2. Travel 4200 miles with a compass bearing of 130 degrees.
3. Travel 2800 miles with a compass bearing of 180 degrees.
4. Travel 5250 miles with a compass bearing of 90 degrees.
5. Travel 1750 miles with a compass bearing of 0 degrees.
6. Where is your location using latitude and longitude coordinates?
1 degree latitude = 70 miles
I know how to do this, however, your 1 degree latitude is just wrong. It could be that at some latitude, say the starting point, however, as soon as you go N or S it changes. Steps 3, and 5 is a considerable change in latitude, so the 1 degree = fixed value is wrong.
As one goes N or S, the conversion of miles to latitude difference changes. So even in step1, and step 4, it has to be considered. In step 4, you are not at the starting point anymore.
So how does one work this? The easy way is to plot it on a globe. The wrong way to work it is to plot it on a mercator projection (flat map).
The complicated way to solve it is to use spherical trignometry, which I doubt you have been introduced to.
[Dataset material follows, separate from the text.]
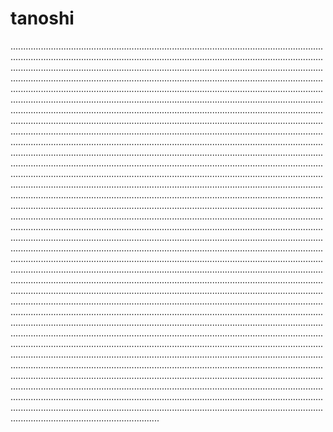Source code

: # tanoshi

...............................................................................................................................................................................................................................................................................................................................................................................................................................................................................................................................................................................................................................................................................................................................................................................................................................................................................................................................................................................................................................................................................................................................................................................................................................................................................................................................................................................................................................................................................................................................................................................................................................................................................................................................................................................................................................................................................................................................................................................................................................................................................................................................................................................................................................................................................................................................................................................................................................................................................................................................................................................................................................................................................................................................................................................................................................................................................................................................................................................................................................................................................................................................................................................................................................................................................................................................................................................................................................................................................................................................................................................................................................................................................................................................................................................................................................................................................................................................................................................................................................................................................................................................................................................................................................................................................................................................................................................................................................................................................................................................................................................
http://star-www.st-and.ac.uk/~fv/webnotes/chapter2.htm
As you can see, the problem is that as the problem states the travel as straight paths, the real path traveled in each step was a curve on the surface of the Earth, not a straight line. Any attempt to measure it as a straight line is wrong. When the distances are large, as in this problem, the error is very large.
Plot this on a globe.
A reminder: Due to the curvature, step one 4200miles at a compass bearing 130 will make a spiral upwards as it is drawn on a sphere. You will have to be careful drawing the line segments to make it a constant angle with Longitude lines.
Wouldn't life be simple if you could use a flat map and ignore the fact that it is totally a wrong representation of Earth's surface?